Lider, bireyleri ortak hedeflere yönelten, hedefleri benimseten, bireyler arası köprüyü oluşturan, dağınık güç ve bilgiyi bir araya toplayıp sinerji yaratan kişidir (www.msxlabs.org, 2012).
Liderlik, başkalarının davranış, tutum ve düşüncelerini etkileme yeteneğidir (Güney, 1999).
Liderlik, grubu etkileme ve peşinden sürükleme gücüdür. Liderlik ortak amaçlar için birleşen insanları, amaçları gerçekleştirmek için güdüleme, etkileme ve bu insanların davranışlarını ve çabalarını gönüllü olarak amaçlara yönlendirme sürecidir (Gürsel & Negiş, 2003).
Liderlik, karşılıklı davranış ve fikir birliği ile yapıyı harekete geçirmek ve bu hareketi devam ettirmektir (Zel, 2001).
Liderlik, insanları peşinden götürebilme ve onlardan yapmalarını istediği şeyi kendi istekleri ve işbirliği ile yaptırabilme sanatıdır. Kişileri sınıflandırma, özendirme, esin verme, hedef, amaç belirleme yeteneği ve becerisidir (Gürsel & Negiş, 2003).
Liderlik, belirli şartlar altında belirli kişisel veya grup amaçlarını gerçekleştirmek üzere, bir kimsenin başkalarının faaliyetlerini etkilemesi ve yönlendirmesi sürecidir (Koçel, 1998).
Liderin toplayıcı, bütünleştirici ve işbirliği ruhunu yaratıcı nitelikleriyle, örgütün yaşayıp gelişmesi için gerekli olan atmosferi sağladığı kabul edilmektedir. Lider, yaratıcı ve yenilikçi olduğu kadar, gerçekçi olmak zorundadır. Hayali hedefler ve aldatıcı ilgi gösterileri, örgüte güveni sarsar, moral bozucu etki yapar (Budak & Budak, 2004).

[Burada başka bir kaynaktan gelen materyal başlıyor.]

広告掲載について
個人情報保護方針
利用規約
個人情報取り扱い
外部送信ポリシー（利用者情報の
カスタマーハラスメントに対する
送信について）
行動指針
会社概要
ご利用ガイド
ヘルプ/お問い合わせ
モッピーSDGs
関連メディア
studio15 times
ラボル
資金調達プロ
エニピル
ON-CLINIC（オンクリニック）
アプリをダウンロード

Lider, aynı sistemde görev yapan kişileri belirli amaçlar (örgütün genel amaçları) doğrultusunda etkileyen, yönlendiren ve değiştiren; özellikle de insan ilişkilerine dayanan sosyal yetkiyi kullanan kişidir (Yakut, 2006).
Liderlik insanları harekete geçirme etkisidir. Liderlik işyerinde diğer insanları çalıştırma sanatıdır (www.danielgoleman.info, 2012).
Geleneksel bakış açısına göre liderliğin temelinde güç vardır. Bunun anlamı kişiliğin gücünün grubu yönlendirdiğidir. Bilinen liderlik tanımlarının temelindeki “güç” yerine gelecekte “yaratıcı düşünme” liderliğin yeni temeli olabilir (McCrimmon, 2012).
Ben birçok tanım ve yaklaşım sonrasında liderliği; belirli şartlar altında belirli kişisel veya grup amaçlarını gerçekleştirmek için bir kimsenin başkalarının faaliyetlerini etkilemesi ve yönlendirmesi süreci olarak tanımlıyorum.